> _THE TASK_
Reproduce word for word the lines of the listing below, starting at the line that contains "Shown below are" and stopping after the line that contains "796.8], [0, 0, 1]] dist [0.007388, 0.001576]".

***

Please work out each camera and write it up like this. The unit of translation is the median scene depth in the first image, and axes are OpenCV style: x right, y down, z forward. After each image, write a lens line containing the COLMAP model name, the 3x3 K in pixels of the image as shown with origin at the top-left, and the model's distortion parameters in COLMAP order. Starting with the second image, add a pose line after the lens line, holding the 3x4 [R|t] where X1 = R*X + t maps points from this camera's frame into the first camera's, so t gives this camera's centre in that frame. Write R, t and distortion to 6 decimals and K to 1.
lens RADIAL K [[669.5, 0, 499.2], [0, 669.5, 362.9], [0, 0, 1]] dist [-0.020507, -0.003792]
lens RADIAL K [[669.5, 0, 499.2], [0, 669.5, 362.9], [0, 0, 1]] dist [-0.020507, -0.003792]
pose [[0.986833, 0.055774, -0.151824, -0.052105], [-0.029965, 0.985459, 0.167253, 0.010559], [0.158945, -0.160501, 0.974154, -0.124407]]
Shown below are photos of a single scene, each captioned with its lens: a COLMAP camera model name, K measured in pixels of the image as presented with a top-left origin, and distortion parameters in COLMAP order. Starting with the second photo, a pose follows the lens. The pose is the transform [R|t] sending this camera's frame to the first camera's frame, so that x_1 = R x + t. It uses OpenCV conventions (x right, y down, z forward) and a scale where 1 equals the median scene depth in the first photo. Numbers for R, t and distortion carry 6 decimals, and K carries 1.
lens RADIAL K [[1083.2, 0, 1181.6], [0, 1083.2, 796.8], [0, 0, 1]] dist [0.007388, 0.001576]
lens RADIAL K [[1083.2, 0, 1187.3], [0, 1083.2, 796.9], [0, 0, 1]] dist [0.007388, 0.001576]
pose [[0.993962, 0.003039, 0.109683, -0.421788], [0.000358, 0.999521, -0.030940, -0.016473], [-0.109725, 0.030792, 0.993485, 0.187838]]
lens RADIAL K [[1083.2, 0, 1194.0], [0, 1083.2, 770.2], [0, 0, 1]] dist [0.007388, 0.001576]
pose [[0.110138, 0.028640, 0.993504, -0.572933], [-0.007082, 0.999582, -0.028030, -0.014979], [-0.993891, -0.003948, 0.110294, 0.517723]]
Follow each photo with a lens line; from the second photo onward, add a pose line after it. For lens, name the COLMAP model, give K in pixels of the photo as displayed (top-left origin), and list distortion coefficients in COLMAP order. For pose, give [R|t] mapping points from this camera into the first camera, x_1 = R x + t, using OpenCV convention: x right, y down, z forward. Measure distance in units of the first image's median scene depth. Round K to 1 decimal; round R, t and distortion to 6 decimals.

***

> _RESPONSE FOR THIS EXERCISE_
Shown below are photos of a single scene, each captioned with its lens: a COLMAP camera model name, K measured in pixels of the image as presented with a top-left origin, and distortion parameters in COLMAP order. Starting with the second photo, a pose follows the lens. The pose is the transform [R|t] sending this camera's frame to the first camera's frame, so that x_1 = R x + t. It uses OpenCV conventions (x right, y down, z forward) and a scale where 1 equals the median scene depth in the first photo. Numbers for R, t and distortion carry 6 decimals, and K carries 1.
lens RADIAL K [[1083.2, 0, 1181.6], [0, 1083.2, 796.8], [0, 0, 1]] dist [0.007388, 0.001576]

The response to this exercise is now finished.